Outcome Assessment after EN-DCR
The outcome assessments should be based on relief of symptoms, absence of dacryocystitis, and objective signs, and there needs to be an adequate follow-up time. 85 The assessments of objective findings include endoscopic visualization of neo-ostium, 86 lacrimal sac irrigation, and a functional endoscopic dye test.64,72
Patient satisfaction regarding symptom relief and improvement in quality of life is the predominant consideration when determining the success of a surgical intervention. The subjective assessment after EN-DCR includes evaluation of disease-specific symptoms and quality of life questionnaires.87,88 In an attempt to meet that clinical need, recently, two questionnaires, the Lacrimal Symptom Questionnaire and NLDO Symptom Score, were validated.66,68 The most important difference between these two questionnaires is that the NLDO Symptom Score measures only the symptoms related to the lacrimal pathway obstruction, whereas the Lacrimal Symptom Questionnaire includes an additional score for social dimensions.

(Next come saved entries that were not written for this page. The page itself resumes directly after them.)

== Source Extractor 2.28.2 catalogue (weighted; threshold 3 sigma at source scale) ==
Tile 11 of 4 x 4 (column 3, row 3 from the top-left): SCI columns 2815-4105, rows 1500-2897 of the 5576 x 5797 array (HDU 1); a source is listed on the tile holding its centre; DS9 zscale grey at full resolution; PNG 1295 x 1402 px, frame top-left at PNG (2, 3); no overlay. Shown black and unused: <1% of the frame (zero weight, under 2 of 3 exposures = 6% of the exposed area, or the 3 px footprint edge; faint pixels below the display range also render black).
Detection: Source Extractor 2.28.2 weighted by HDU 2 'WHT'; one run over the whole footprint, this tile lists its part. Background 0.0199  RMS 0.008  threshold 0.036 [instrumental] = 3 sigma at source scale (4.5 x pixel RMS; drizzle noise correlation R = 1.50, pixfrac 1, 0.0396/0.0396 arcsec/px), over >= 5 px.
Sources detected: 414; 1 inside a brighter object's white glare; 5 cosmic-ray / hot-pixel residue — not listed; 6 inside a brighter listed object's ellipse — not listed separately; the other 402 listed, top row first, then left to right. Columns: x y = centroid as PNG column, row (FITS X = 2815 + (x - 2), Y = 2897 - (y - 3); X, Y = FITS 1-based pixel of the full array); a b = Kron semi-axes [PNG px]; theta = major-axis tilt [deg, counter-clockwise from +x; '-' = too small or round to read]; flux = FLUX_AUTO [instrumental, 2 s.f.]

However, sometimes the objective assessments seem to point to a successful outcome (e.g., fluent lacrimal sac irrigation) related to the procedure, but the symptoms of the patient remain, at least to some degree, most likely due to a functional obstruction in the lower lacrimal pathway.34,89,90 Probably, the functional obstruction is related to insufficiency of lacrimal pump function and often leads to a poorer outcome after surgery. A failure of the lacrimal pump is the most likely cause of continuous postoperative epiphora in the presence of a patent rhinostoma and free (positive functional endoscopic dye test) flow of fluorescein into the nose. 91
Future Studies
Although the success rate of primary EN-DCR is high, 16 not all procedures succeed, in particular, revision procedures tend to have a lower success rate92,93 The most common reason for the failure of this operation is the formation of granulation tissue or scar over the rhinostomy site.40,73,94 It has been hypothesized that the intraoperative topical use of antiproliferative mitomycin C could reduce postoperative scarring and improve the success rate in primary and revision EN-DCR. Recent studies confirm that mitomycin C may improve the outcome of EN-DCR, particularly in revision cases.95–98
Future studies should be directed at projects related to wound healing and regulation of inflammation and fibrosis in the nasal mucosa, which might reveal novel predictors of outcomes for operations in the nasal cavity. 84 These studies are needed to clarify whether these predictors have any implications for operative techniques and for preoperative and postoperative treatments in patients with NLDO. There is also a definite need to create generally accepted and cost-effective clinical treatment protocols for patients with NLDO.
Conclusion
EN-DCR is an effective procedure in adult patients with saccal and postsaccal obstructions of the lacrimal pathway. To achieve the best possible outcome, the surgeon should adhere to standard procedures, not only with respect to surgical technique but, in particular, with pre- and postoperative assessments. As in all surgical procedures, it is inevitable that there will be a learning curve in EN-DCR; however, by adopting a cautious approach, one can increase the likelihood of success and patient satisfaction.